The McRaes contend that the biggest costs are the ones you can’t see — the underwater aquifers that already have been polluted with coal ash.
“We have 16 springs on this ranch, and every single one of them comes out of a coal seam,” said the elder McRae, 78. “Now, they call us radical environmentalists because we want the laws enforced.”
The 42-mile-long Tongue River Railroad, they said, would bring its own problems. Seven trains a day would disrupt their cattle operations and impede efforts to fight rangeland fires
“They will cut off our cattle from water — it’s like a concrete wall,” said Clint McRae, 50. “And if we don’t fence it off, we’re going to have cattle just wiped out by trains.”
The McRaes these days tell neighbors in Colstrip it’s not just the future they need to think about; look what’s already happened to the past. A widely known cowboy poet, the elder McRae penned a verseabout landmarks that disappeared when the coal men came in. “Nobody knows, or nobody cares, about things of intrinsic worth,” he wrote.

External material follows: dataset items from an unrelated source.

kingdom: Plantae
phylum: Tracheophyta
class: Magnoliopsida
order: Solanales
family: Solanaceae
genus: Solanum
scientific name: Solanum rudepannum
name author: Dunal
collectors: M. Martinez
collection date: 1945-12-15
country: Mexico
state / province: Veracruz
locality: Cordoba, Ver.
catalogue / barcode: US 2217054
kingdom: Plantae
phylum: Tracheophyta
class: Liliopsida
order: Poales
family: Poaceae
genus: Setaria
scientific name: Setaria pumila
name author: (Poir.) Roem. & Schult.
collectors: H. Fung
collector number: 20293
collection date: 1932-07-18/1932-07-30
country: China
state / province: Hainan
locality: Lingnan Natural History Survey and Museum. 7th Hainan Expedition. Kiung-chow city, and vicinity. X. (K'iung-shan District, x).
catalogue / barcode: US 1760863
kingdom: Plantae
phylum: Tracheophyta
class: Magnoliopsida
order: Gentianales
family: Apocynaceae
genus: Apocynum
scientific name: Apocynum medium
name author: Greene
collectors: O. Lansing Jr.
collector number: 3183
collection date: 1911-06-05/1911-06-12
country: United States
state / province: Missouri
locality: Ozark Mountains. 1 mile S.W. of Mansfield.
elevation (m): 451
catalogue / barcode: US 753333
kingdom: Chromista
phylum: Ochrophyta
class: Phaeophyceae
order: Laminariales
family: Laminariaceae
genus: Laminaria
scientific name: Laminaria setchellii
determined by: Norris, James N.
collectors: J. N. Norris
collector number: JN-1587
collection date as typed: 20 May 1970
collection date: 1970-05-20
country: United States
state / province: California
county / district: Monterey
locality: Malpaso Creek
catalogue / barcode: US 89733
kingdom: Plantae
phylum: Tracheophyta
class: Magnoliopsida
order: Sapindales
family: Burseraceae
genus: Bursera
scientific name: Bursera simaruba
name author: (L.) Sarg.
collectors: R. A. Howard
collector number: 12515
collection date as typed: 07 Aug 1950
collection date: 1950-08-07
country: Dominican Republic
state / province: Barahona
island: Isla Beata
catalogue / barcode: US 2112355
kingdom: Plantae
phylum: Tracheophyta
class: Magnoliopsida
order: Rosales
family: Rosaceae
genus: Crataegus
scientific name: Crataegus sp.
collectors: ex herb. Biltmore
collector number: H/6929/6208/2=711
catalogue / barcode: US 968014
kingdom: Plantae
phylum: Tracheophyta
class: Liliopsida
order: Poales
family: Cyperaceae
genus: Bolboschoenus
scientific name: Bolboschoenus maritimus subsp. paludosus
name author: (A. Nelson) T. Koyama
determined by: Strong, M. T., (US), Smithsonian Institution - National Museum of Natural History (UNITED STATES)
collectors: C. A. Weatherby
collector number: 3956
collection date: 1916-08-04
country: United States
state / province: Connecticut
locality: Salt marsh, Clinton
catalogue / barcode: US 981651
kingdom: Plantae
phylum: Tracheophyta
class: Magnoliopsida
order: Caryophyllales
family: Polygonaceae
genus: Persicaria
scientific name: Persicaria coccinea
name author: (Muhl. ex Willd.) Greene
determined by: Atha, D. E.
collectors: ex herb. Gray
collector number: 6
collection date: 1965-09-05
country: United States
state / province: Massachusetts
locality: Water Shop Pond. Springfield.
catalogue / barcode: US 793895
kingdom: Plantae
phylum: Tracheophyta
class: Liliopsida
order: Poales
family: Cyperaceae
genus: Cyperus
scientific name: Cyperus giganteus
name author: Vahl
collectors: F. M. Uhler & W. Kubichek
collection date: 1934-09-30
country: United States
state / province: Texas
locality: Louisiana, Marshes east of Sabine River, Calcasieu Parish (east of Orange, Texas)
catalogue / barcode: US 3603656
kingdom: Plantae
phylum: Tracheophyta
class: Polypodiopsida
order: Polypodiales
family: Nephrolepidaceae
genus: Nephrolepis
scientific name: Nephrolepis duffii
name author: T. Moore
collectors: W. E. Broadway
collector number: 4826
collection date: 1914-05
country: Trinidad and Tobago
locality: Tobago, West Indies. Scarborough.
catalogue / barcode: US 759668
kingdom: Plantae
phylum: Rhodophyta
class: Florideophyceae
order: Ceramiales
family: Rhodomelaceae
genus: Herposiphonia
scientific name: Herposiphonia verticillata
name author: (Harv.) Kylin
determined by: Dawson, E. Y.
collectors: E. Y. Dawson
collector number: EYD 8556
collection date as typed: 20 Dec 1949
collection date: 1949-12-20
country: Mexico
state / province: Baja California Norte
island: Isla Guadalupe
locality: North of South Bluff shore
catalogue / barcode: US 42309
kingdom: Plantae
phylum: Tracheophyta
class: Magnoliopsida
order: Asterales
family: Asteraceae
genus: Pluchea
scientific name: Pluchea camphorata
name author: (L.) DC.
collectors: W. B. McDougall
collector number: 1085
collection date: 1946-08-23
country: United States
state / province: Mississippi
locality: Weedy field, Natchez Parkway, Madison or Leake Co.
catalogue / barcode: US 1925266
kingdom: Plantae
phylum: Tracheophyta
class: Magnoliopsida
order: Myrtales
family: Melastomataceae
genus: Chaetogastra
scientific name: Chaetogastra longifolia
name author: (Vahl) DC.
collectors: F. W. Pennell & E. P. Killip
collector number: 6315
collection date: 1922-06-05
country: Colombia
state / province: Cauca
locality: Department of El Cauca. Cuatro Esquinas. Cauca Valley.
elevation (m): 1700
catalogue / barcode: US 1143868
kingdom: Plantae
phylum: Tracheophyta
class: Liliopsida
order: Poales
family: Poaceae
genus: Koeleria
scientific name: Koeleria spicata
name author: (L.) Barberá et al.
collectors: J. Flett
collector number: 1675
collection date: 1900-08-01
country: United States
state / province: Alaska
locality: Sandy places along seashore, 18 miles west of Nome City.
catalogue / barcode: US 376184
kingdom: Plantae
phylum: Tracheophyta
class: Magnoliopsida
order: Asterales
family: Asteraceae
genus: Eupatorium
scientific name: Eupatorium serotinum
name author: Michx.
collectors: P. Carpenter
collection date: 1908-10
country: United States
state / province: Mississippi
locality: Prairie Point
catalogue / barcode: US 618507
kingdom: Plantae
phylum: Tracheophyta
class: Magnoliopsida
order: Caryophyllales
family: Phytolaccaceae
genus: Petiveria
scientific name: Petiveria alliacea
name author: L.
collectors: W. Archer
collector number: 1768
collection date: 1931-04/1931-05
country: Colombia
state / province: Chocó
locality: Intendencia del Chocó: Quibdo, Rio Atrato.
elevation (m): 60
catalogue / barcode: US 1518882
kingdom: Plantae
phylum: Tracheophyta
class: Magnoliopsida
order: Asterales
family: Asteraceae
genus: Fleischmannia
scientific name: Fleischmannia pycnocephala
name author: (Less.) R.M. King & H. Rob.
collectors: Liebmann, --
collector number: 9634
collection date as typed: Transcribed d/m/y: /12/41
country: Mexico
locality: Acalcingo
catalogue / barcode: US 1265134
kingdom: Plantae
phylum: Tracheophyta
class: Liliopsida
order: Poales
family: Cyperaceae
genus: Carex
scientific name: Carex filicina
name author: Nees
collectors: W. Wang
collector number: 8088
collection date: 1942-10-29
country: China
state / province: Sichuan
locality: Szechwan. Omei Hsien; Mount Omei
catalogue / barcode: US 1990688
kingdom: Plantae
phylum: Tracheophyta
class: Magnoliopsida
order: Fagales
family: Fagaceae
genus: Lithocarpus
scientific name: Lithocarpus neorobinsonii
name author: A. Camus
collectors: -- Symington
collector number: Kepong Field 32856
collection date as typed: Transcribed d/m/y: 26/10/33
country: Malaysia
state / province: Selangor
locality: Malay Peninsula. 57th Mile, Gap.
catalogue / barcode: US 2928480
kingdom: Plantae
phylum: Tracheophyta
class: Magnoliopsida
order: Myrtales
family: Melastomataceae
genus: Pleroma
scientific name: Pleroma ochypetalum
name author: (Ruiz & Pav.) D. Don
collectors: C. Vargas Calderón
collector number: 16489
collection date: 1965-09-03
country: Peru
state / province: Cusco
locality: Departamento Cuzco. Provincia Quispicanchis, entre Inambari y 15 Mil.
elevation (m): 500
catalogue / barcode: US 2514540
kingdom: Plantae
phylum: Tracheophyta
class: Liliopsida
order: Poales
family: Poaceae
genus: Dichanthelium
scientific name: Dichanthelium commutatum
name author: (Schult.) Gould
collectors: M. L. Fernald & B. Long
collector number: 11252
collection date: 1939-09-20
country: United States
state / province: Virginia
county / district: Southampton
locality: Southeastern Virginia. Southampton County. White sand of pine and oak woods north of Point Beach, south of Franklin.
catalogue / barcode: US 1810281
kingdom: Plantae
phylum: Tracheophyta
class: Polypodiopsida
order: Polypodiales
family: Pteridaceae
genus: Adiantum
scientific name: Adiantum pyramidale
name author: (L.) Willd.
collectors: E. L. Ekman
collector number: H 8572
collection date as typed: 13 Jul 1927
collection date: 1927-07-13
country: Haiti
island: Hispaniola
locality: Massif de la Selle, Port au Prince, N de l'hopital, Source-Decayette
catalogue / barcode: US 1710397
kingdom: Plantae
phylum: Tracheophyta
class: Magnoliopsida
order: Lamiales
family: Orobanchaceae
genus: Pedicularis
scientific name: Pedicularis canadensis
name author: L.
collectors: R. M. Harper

Colstrip Mayor Rose Hanser counters that coal helped make southeast Montana a habitable place.
“We probably have two or less people per square mile in this part of the country. So when you’re providing jobs for hundreds of people in a state that has less than a million residents, you are impacting the economy of an entire state,” she said.
There has been some pollution, she said, “but the trade-offs are incredible. You have a better education system, you have better infrastructure, better recreation and activities.”
Lately, the McRaes have found new allies as plans for the coal export terminals raise the prospect of a large number of coal trains running through places such as the Columbia River Gorge and the Seattle waterfront.